Direction 1 ▸ Copy the passage on sensitivity analysis tips word for word, from "Tracking progress" to "new parallel workloads.".

Provided text start

Parameters with both low S1 and low ST have little influence on the output and are
candidates for fixing at a default value during calibration.
Tips
How many samples do you need?
Start with sample_number=3 (40 simulations for 2 parameters) to get a quick picture.
Increase to sample_number=6 or higher for publication-quality indices — the required
number of simulations grows as 2^(sample_number+1) × (n_params + 2).
Using other samplers
The Sobol sampler is the default choice, but SALib also provides Morris (SALib.sample.morris),
FAST (SALib.sample.fast_sampler), and others. Replace the sampling and analysis calls;
_run_sim and the scoring loop are the same regardless of the sampler used.
Single scalar vs multiple metrics
SALib.analyze.sobol.analyze requires one scalar per sample. If you want sensitivity
indices for NSE and KGE separately, run analyze twice with two different Y arrays —
one built from NSE values, one from KGE values.
Tracking progress
For per-simulation progress, pySWATPlus emits messages via Python's standard
logging module:
import logging
logging.basicConfig(level=logging.INFO)
Troubleshooting parallel errors
If ProcessPoolExecutor raises an unclear error, close the terminal and restart it.
Lingering background processes or locked files from a previous run can interfere
with new parallel workloads.

Provided text end
Source records start

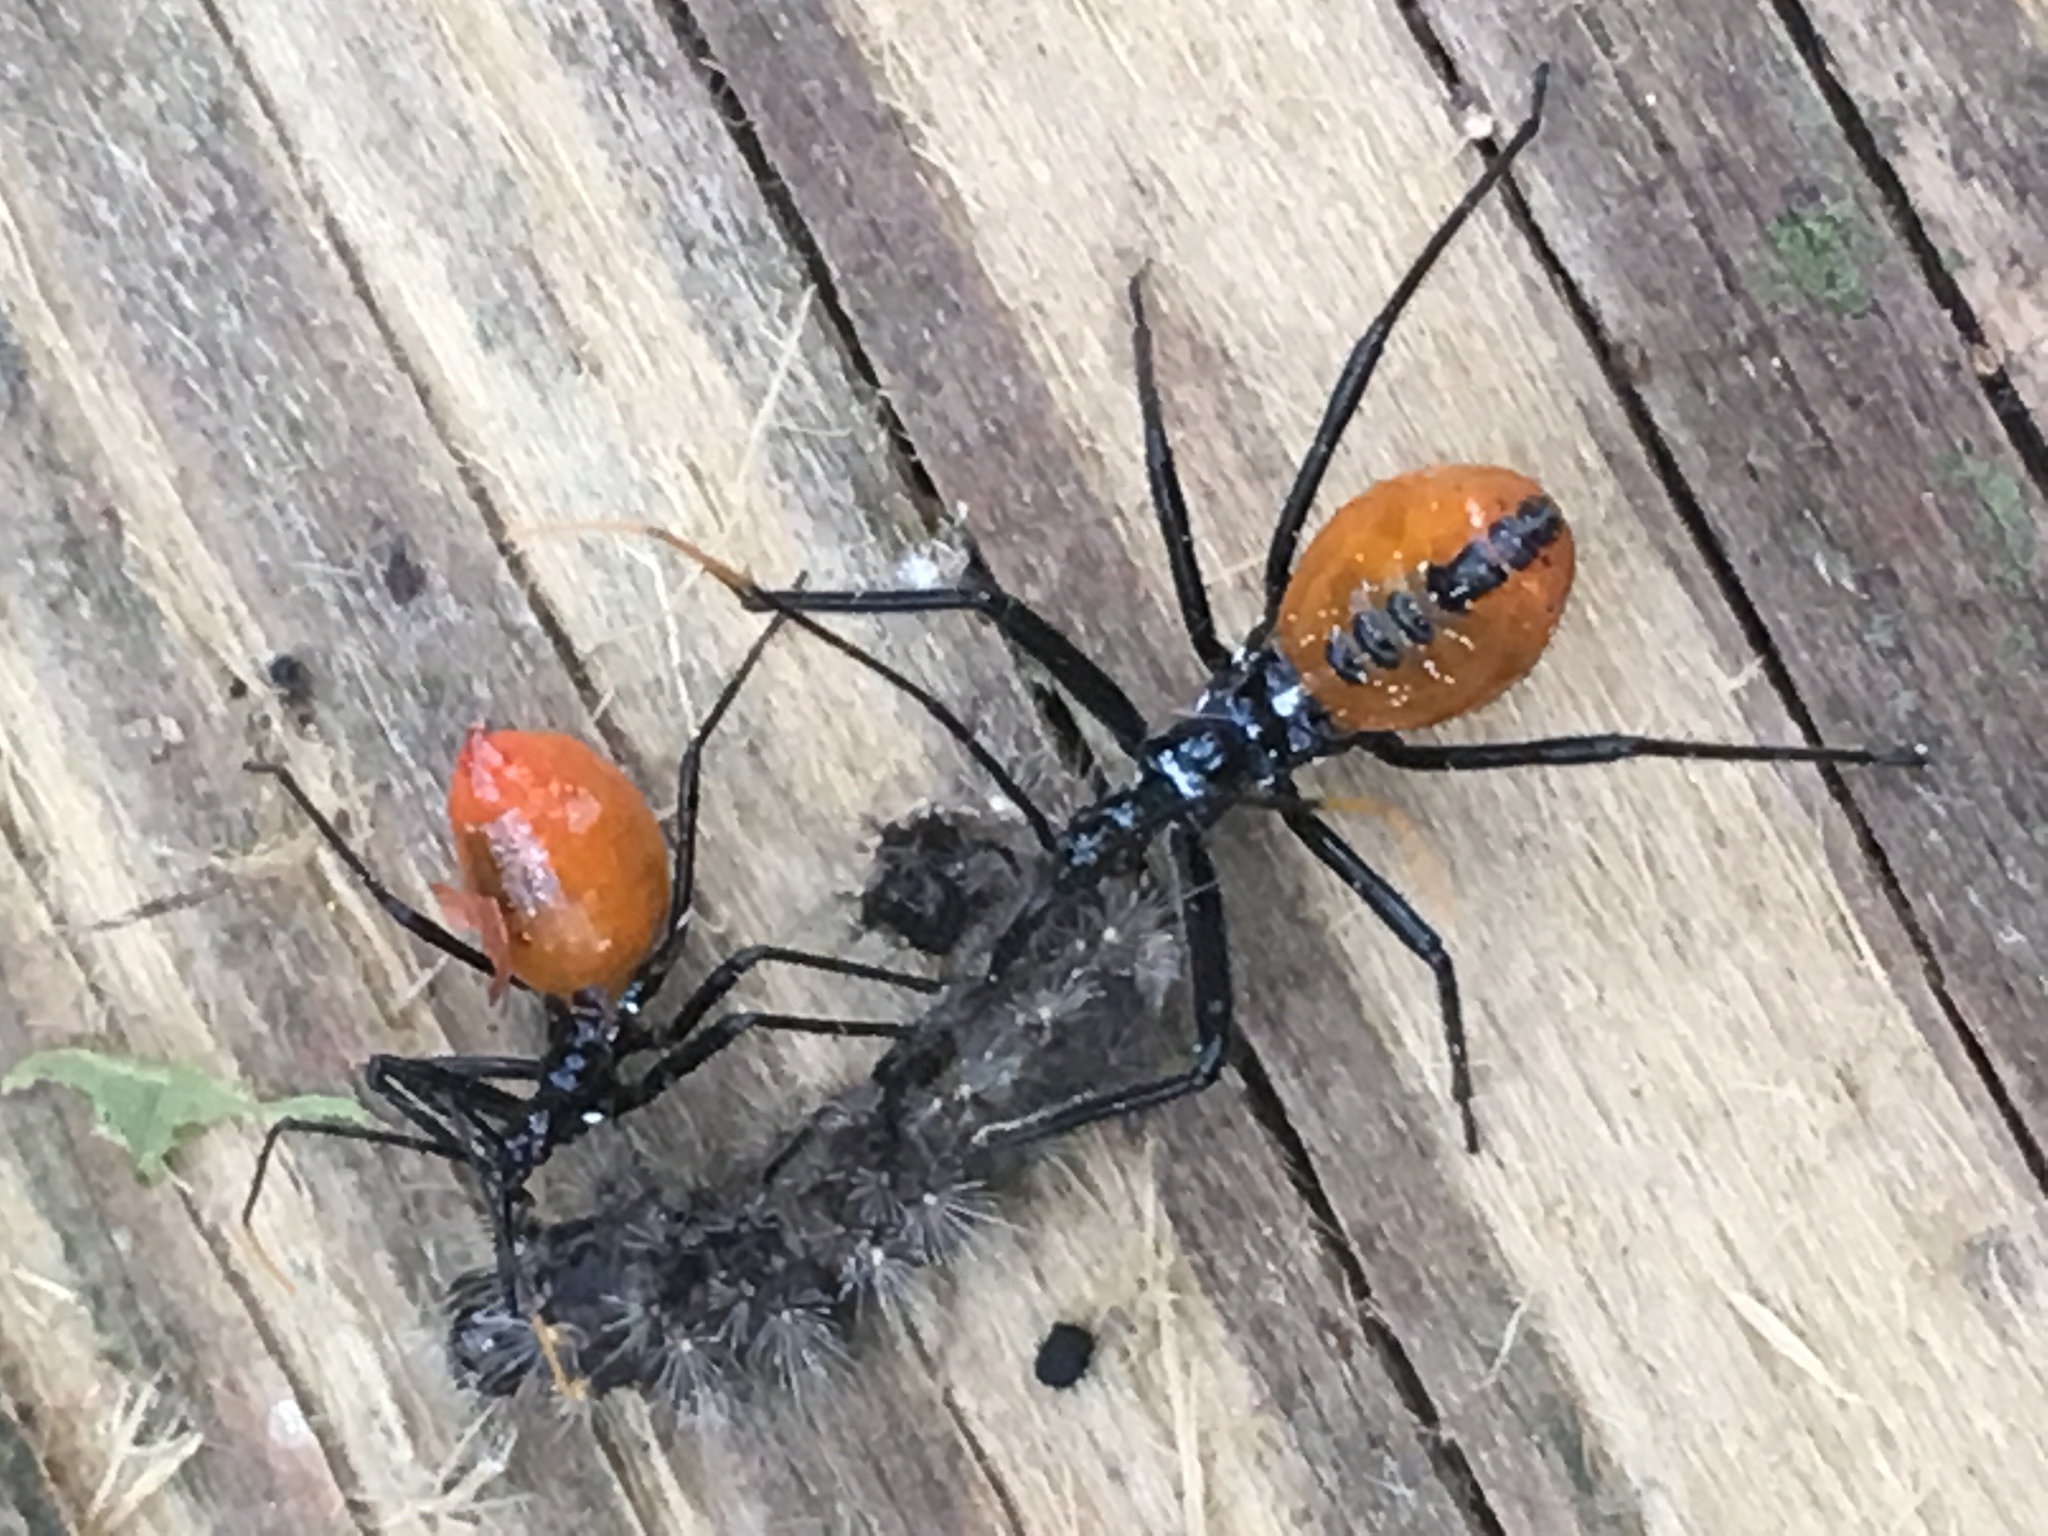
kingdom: Animalia
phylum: Arthropoda
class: Insecta
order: Hemiptera
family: Reduviidae
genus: Arilus
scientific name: Arilus cristatus
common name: North american wheel bug
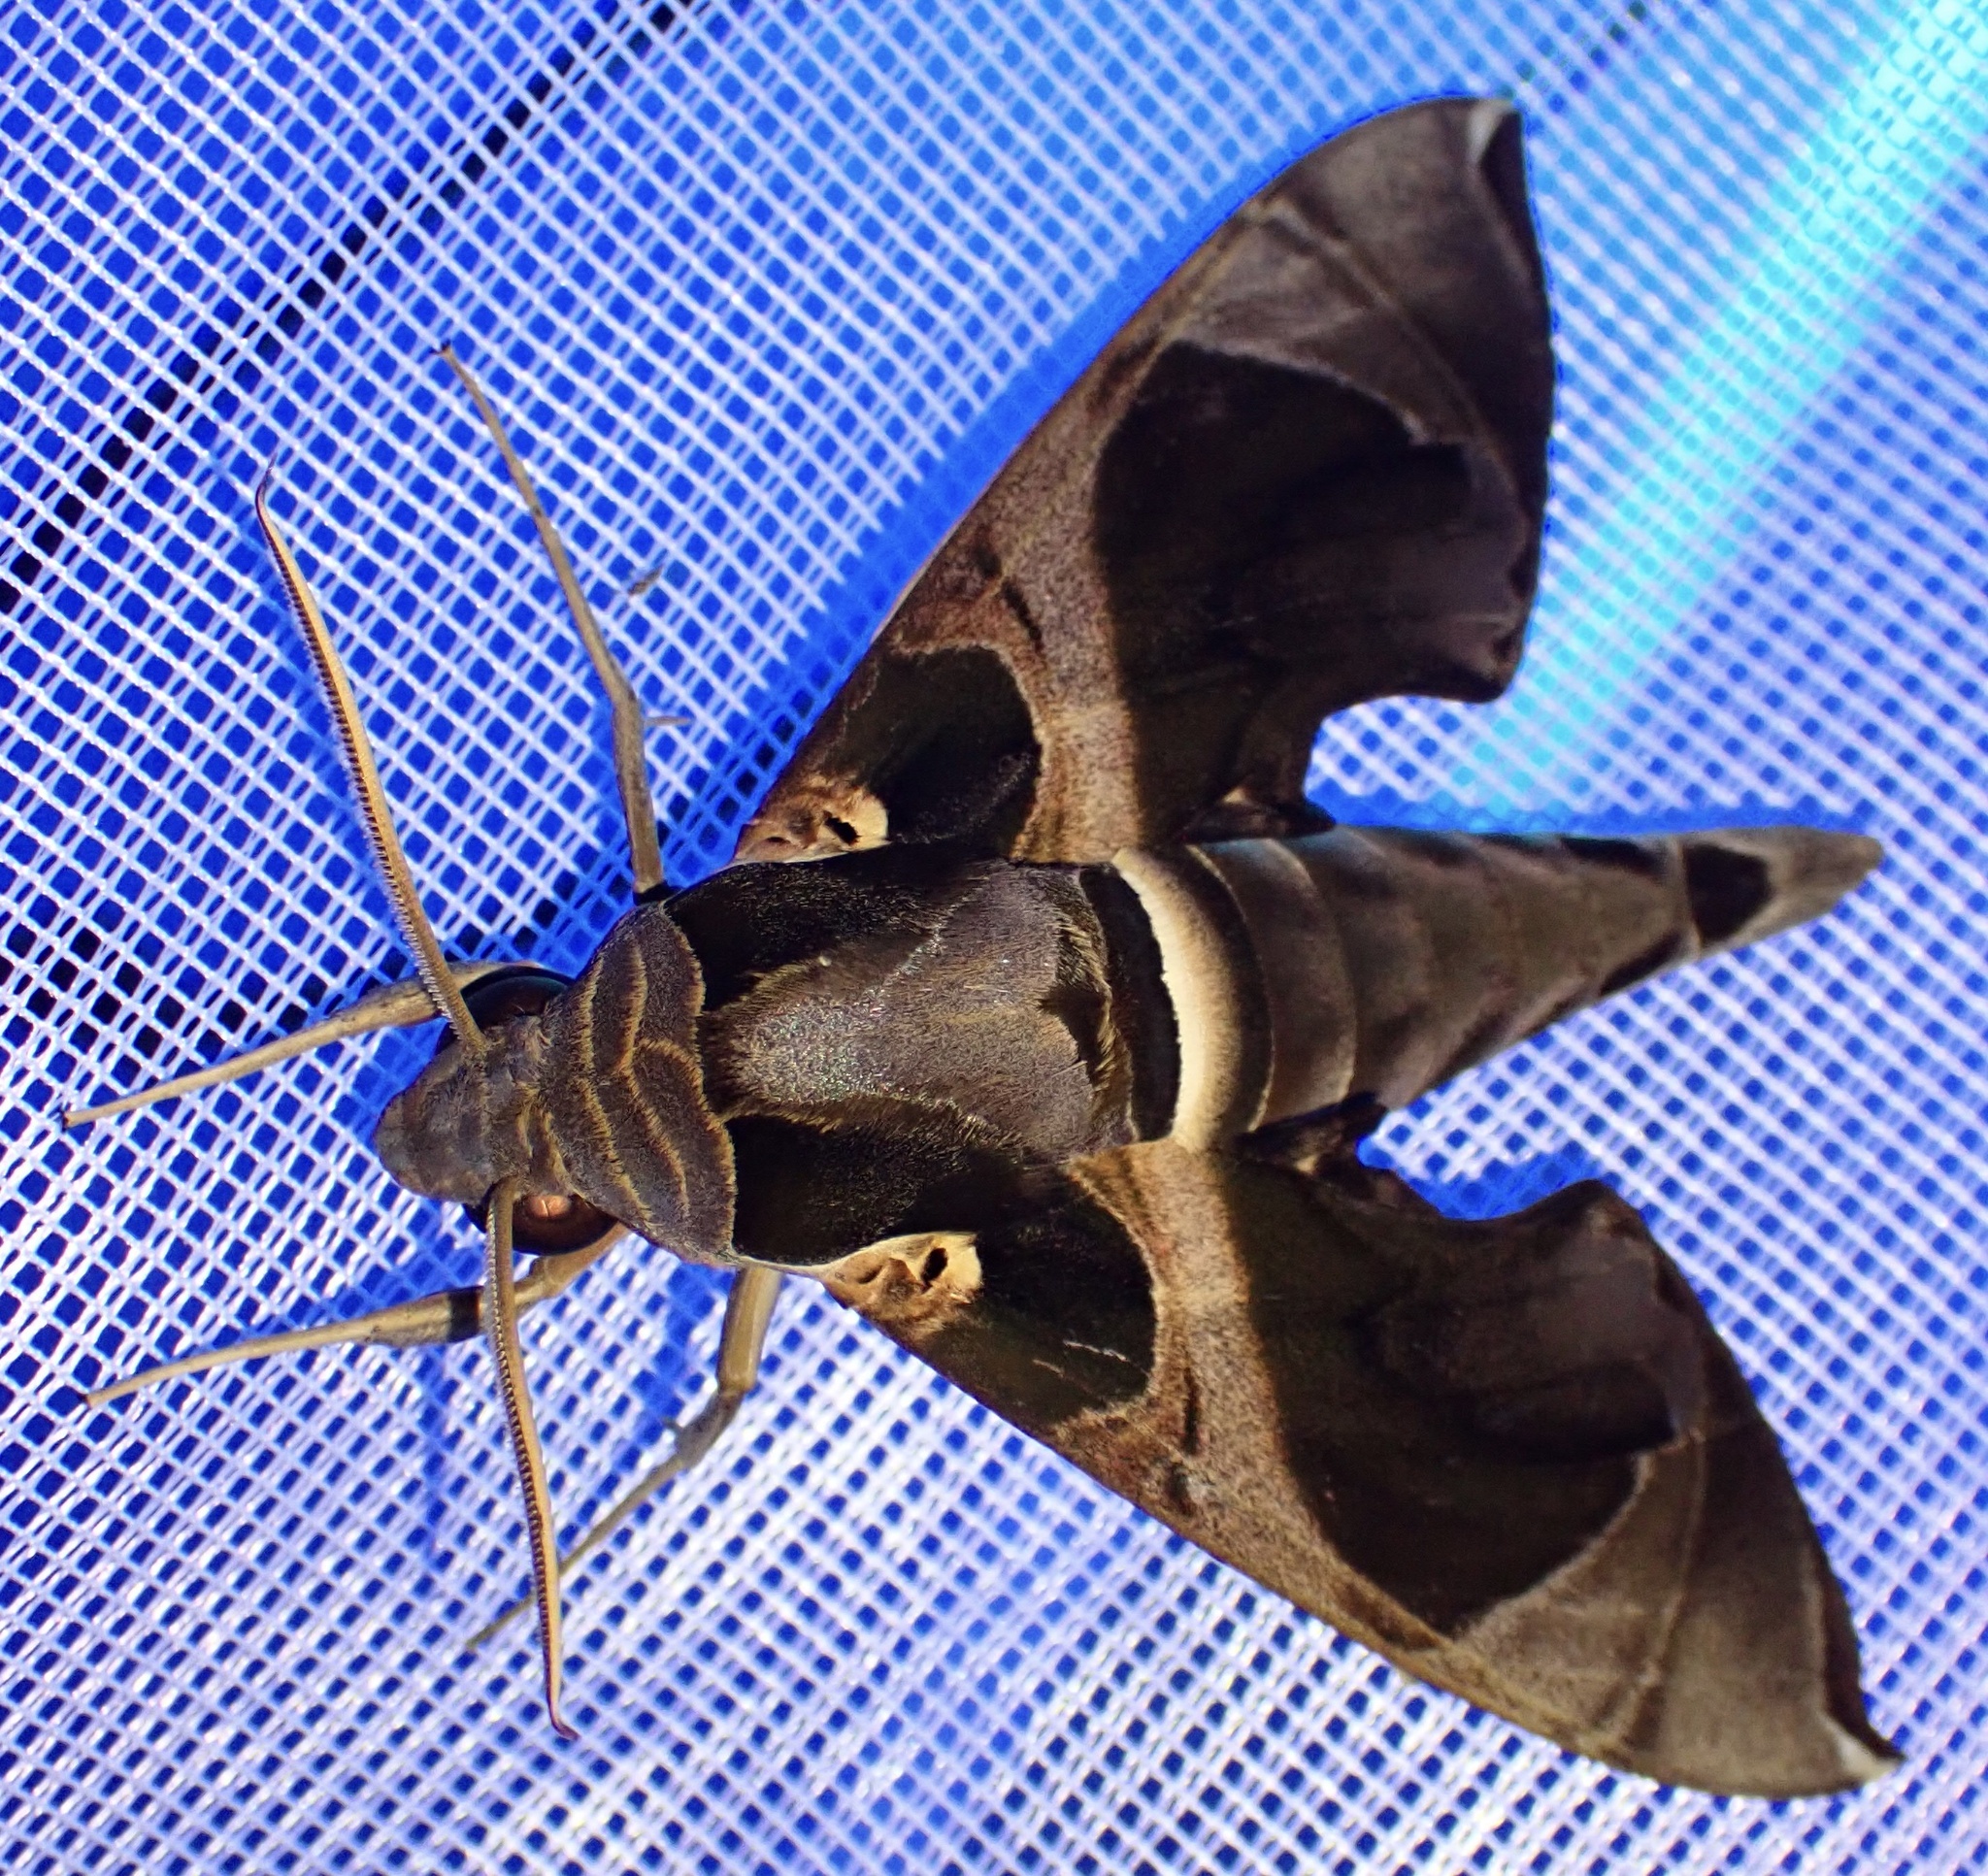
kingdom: Animalia
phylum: Arthropoda
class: Insecta
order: Lepidoptera
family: Sphingidae
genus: Daphnis
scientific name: Daphnis moorei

Source records end

Direction 2 ▸ Quote the entries from the line with "genus: Arilus" through the end of the entries, leaving out the pictures.

Correct answer 1 ▸
Tracking progress
For per-simulation progress, pySWATPlus emits messages via Python's standard
logging module:
import logging
logging.basicConfig(level=logging.INFO)
Troubleshooting parallel errors
If ProcessPoolExecutor raises an unclear error, close the terminal and restart it.
Lingering background processes or locked files from a previous run can interfere
with new parallel workloads.

Correct answer 2 ▸
genus: Arilus
scientific name: Arilus cristatus
common name: North american wheel bug
kingdom: Animalia
phylum: Arthropoda
class: Insecta
order: Lepidoptera
family: Sphingidae
genus: Daphnis
scientific name: Daphnis moorei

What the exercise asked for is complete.